Si le body positivisme au niveau du plus size commence à vraiment se faire entendre chez les femmes, l’évolution est plus timide du côté des hommes. Sur l’entièreté du marché, hormis quelques exceptions, les mannequins masculins plus size sont assez rares… et peu représentés.

Images : @davidvenkatapen (Instagram)

Alors que nous observons un long combat (inachevé !) du côté des femmes pour la représentation de toutes les morphologies, nous, étudiantes de troisième année à l’IHECS, nous sommes demandé pourquoi l’évolution des représentations était moins discutée chez les hommes. Trois mois durant, nous nous sommes penchées sur cette question et avons réalisé le projet transmédia MASKULIN, dont voici un extrait, consacré à la question des mannequins ‘plus size’.

A en croire les premiers intéressés, à savoir les mannequins, la mode s’ouvre doucement aux physiques particuliers, mais elle reste très largement grossophobe. « Il y a du progrès au niveau de la diversité, explique Mickael, 29 ans, mannequin français, certaines particularités physiques sont mises en avant… mais il y a toujours un décalage quant aux mannequins plus size ». Selon Romain, étudiant, des hommes enveloppés dans les magazines de mode, ce n’est pas pour tout de suite : « J’en vois beaucoup plus chez les femmes je dirais… Là, avec l’été qui approche, on va voir des pubs pour maillots de bain. Mettre un mannequin plus size dans une campagne pareille, ça ne se fait pas encore chez les mecs ». Megan Heinl, gérante de communication dans la mode, confirme : « En 18 ans de carrière, je n’ai jamais vu un mannequin plus size masculin. Même quand on est dit “mannequin standard”, on ne peut pas être trop musclé”.

La mode, pas pour lui ?

Nous avons rencontré plusieurs jeunes, issus de différentes écoles bruxelloises, pour recueillir leurs impressions sur cette question. Tous admettent que les mannequins plus size masculins sont peu visibles. Diego, 19 ans, estime que cet écart serait dû au fait que les hommes s’identifient moins à des mannequins qu’à « des sportifs ou des acteurs, ou tout ce qui est dans le domaine culturel ». Cependant, les femmes s’identifient également à ce genre de personnalité, et cela n’a pas empêché l’ascension d’un body positivisme féminin… Alors, qu’est-ce qui bloque ? Thomas pense pour sa part que « les hommes en surpoids ou en obésité ont plus tendance à s’accommoder plutôt qu’à chercher à changer le monde de la mode ». Si les hommes plus size ont envie de se voir mieux représentés, ils ne se manifestent pas beaucoup. Il y aurait donc moins de débats sur la représentation du corps de l’homme, que sur celui de la femme.
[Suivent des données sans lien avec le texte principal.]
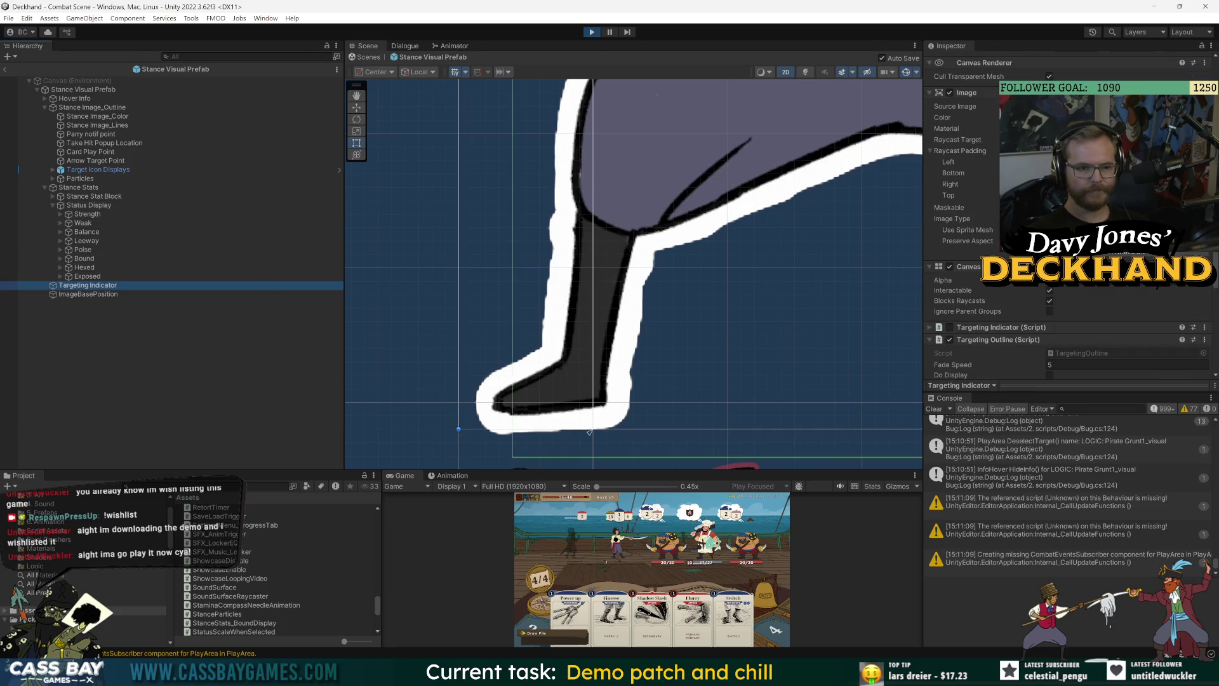
pyautogui.moveTo(962, 177); pyautogui.dragTo(897, 175)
Pour Ralfagram, photographe et modèle, « Les femmes se sont battues pour ça. Chez les hommes, il y a moins de problème à se dire “oh ben moi si je porte un XL, ce n’est pas grave”. Ce désintérêt pourrait donc paradoxalement expliquer la pression socio-culturelle moins forte sur le corps masculin.                                                                                           

“Habiter un corps masculin, c’est un peu comme avoir un compte bancaire ; tant qu’il est sain, on n’y pense pas beaucoup. Comparé au corps féminin, c’est une proposition à faible entretien : une douche de temps en temps, couper les ongles tous les dix jours, une coupe de cheveux une fois par mois”

John Updike, essayiste anglais, 1933

Le temps ne semble pas avoir altéré cette vision utilitariste du corps masculin : l’homme, sous peine d’être moqué pour un comportement féminin, se doit de “déposséder”, de “se désapproprier” son corps, qui n’a de valeur qu’au rang d’outil, de machine. Preuve en est de cet article paru dans le magazine ELLE, qui met l’accent sur les demandes que la société et les marques exercent sur les femmes. Le fait de contrôler son corps serait un diktat ancré vis-à-vis des femmes, tandis qu’on demanderait aux hommes de rester simples, naturels, virils, en leur ôtant par la même occasion tout jugement sur leur physique et donc tout complexe.

Le plus size, un marché de niche

Une autre explication à l’absence de mannequin plus size sur les affiches, serait la loi de l’offre et la demande. Pour Ralfagram, photographe et modèle, « les modèles ronds, cela reste une niche. […] C’est encore compliqué, ça ne reste qu’une seule partie du marché. Actuellement, ça ne rapporte pas assez pour pouvoir mettre ça en avant ». Pour lui, tout tourne autour de la loi de l’offre et la demande : « Si demain, les directeurs marketing remarquaient que les clients voulaient voir des personnes beaucoup plus rondes ou des profils beaucoup plus atypiques en vente, les bookeurs, eux, trouveront des modèles qui correspondent à cette demande-là« .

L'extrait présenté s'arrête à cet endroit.